The answer must be every line from the entries below that contains "wrist".

[Human pose keypoint data]
• • • • • • •

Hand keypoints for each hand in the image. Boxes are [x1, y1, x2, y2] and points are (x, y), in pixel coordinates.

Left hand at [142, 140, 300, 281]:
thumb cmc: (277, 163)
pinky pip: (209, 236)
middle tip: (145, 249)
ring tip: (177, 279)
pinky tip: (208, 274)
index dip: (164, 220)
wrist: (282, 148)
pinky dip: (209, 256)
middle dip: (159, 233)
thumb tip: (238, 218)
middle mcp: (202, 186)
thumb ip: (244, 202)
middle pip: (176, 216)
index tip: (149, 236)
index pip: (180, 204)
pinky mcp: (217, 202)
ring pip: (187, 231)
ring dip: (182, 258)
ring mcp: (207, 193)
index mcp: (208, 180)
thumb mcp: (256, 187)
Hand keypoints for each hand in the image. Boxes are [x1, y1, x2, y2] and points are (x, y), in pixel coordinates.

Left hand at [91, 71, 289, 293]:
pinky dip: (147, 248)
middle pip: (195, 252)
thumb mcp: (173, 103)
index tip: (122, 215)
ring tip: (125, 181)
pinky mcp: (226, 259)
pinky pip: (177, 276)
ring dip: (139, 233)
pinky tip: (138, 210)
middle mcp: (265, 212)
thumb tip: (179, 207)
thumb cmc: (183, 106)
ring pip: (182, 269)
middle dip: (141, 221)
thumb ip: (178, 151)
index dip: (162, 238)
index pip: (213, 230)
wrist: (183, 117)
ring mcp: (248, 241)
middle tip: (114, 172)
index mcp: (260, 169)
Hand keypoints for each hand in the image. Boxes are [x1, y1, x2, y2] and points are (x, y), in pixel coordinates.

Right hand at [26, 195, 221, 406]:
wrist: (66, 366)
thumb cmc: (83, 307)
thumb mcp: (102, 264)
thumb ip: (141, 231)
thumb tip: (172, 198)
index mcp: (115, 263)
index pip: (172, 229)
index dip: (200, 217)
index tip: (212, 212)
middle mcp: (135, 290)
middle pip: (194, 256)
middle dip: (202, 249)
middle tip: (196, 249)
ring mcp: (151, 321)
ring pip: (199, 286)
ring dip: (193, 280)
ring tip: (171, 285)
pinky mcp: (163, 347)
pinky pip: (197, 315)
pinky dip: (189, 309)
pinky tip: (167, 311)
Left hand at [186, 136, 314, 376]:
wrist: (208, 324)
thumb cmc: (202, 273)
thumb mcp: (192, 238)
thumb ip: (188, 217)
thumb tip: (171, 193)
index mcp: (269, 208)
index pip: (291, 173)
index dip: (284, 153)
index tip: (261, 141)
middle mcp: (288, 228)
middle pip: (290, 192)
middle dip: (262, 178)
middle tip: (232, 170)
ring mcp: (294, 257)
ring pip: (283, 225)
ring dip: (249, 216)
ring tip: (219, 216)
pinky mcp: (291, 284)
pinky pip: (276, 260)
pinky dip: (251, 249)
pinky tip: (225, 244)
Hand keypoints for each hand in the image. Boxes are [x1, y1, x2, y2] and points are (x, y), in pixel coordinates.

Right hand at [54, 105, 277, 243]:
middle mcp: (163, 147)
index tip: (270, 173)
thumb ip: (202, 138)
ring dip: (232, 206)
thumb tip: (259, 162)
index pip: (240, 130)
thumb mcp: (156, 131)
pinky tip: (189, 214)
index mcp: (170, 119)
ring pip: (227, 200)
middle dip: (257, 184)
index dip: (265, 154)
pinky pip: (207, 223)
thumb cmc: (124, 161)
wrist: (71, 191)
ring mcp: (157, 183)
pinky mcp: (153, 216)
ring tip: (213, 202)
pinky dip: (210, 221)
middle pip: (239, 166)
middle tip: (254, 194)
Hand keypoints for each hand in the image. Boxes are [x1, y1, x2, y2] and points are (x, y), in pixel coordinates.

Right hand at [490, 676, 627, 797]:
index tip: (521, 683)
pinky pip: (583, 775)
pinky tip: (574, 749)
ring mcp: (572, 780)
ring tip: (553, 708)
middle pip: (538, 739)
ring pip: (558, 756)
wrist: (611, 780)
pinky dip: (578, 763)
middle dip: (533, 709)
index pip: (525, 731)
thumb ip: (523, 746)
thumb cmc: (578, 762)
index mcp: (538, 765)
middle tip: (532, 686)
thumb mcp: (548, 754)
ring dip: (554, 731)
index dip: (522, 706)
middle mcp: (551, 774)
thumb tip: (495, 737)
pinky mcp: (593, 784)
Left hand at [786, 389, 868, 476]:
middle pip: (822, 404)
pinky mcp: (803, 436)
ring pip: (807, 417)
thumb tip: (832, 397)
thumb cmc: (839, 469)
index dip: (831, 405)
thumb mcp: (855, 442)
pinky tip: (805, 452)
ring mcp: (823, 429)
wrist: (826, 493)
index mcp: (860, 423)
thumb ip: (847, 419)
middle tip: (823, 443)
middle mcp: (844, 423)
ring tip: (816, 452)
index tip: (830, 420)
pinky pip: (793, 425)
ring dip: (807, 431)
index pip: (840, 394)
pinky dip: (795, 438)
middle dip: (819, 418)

• • • • • • •

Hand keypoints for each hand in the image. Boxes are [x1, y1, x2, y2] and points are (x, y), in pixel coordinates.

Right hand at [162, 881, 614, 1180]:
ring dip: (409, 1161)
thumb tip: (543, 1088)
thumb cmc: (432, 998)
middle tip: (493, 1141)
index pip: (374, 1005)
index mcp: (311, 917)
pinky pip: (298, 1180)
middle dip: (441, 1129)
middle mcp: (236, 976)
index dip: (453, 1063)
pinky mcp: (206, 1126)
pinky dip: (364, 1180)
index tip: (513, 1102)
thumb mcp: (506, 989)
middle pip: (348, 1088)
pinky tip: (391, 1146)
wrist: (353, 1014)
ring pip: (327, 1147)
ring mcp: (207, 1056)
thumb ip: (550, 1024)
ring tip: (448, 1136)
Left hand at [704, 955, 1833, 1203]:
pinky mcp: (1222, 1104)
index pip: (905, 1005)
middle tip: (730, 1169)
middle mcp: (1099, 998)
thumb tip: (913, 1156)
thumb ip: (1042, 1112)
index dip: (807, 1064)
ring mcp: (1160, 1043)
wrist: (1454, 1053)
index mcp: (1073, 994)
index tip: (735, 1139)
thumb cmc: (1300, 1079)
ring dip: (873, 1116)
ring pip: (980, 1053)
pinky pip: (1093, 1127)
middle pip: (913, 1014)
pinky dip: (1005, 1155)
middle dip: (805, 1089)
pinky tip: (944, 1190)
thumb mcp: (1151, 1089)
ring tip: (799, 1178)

• • • • • • •

Output below ▸
wrist: (282, 148)
wrist: (183, 117)
wrist: (66, 366)
wrist: (208, 324)
wrist: (71, 191)
wrist: (611, 780)
wrist: (826, 493)
wrist: (353, 1014)
wrist: (1454, 1053)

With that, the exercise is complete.